**ASSIGNMENT**.
Write out each line of the entries below that holds the word "KiCad".

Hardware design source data

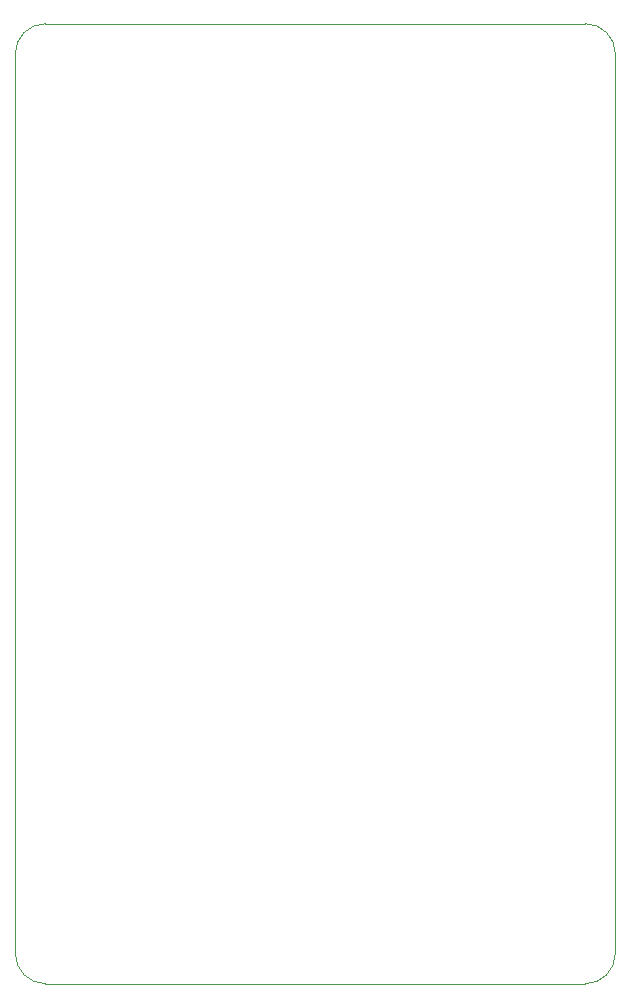
<source format=gm1>
%TF.GenerationSoftware,KiCad,Pcbnew,(6.0.0-0)*%
%TF.CreationDate,2022-02-21T11:29:54+01:00*%
%TF.ProjectId,burrboard,62757272-626f-4617-9264-2e6b69636164,v4.0*%
%TF.SameCoordinates,Original*%
%TF.FileFunction,Profile,NP*%
%FSLAX46Y46*%
G04 Gerber Fmt 4.6, Leading zero omitted, Abs format (unit mm)*
G04 Created by KiCad (PCBNEW (6.0.0-0)) date 2022-02-21 11:29:54*
%MOMM*%
%LPD*%
G01*
G04 APERTURE LIST*
%TA.AperFunction,Profile*%
%ADD10C,0.050000*%
%TD*%
G04 APERTURE END LIST*
D10*
X178892200Y-64566800D02*
X178892200Y-140766800D01*
X229692200Y-64566800D02*
G75*
G03*
X227152200Y-62026800I-2540001J-1D01*
G01*
X181432200Y-143306800D02*
X227152200Y-143306800D01*
X227152200Y-62026800D02*
X181432200Y-62026800D01*
X229692200Y-140766800D02*
X229692200Y-64566800D01*
X227152200Y-143306800D02*
G75*
G03*
X229692200Y-140766800I-1J2540001D01*
G01*
X178892200Y-140766800D02*
G75*
G03*
X181432200Y-143306800I2540001J1D01*
G01*
X181432200Y-62026800D02*
G75*
G03*
X178892200Y-64566800I1J-2540001D01*
G01*
M02*

</source>
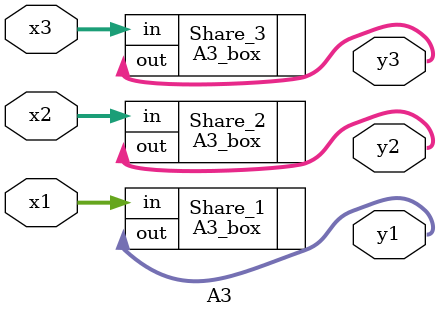
<source format=v>

module A3(
	input wire [3:0] x1,
	input wire [3:0] x2,
	input wire [3:0] x3,
	output wire [3:0] y1,
	output wire [3:0] y2,
	output wire [3:0] y3
);

	A3_box Share_1 (.in(x1),.out(y1));	
	A3_box Share_2 (.in(x2),.out(y2));	
	A3_box Share_3 (.in(x3),.out(y3));

endmodule

</source>
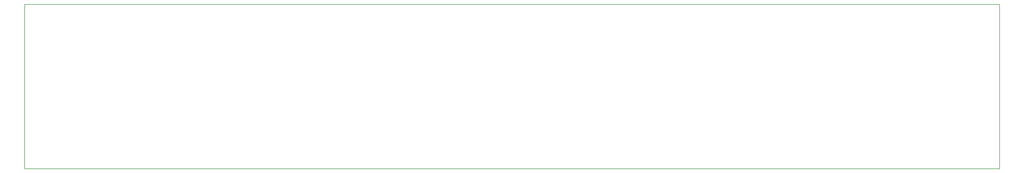
<source format=gbr>
G04 DipTrace 2.4.0.1*
%INBoardOutline.gbr*%
%MOIN*%
%ADD11C,0.006*%
%FSLAX44Y44*%
G04*
G70*
G90*
G75*
G01*
%LNBoardOutline*%
%LPD*%
X3940Y25940D2*
D11*
X134440D1*
Y3940D1*
X3940D1*
Y25940D1*
M02*

</source>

**REPLY**.
%TF.GenerationSoftware,KiCad,Pcbnew,(6.0.0-0)*%
G04 Created by KiCad (PCBNEW (6.0.0-0)) date 2022-02-21 11:29:54*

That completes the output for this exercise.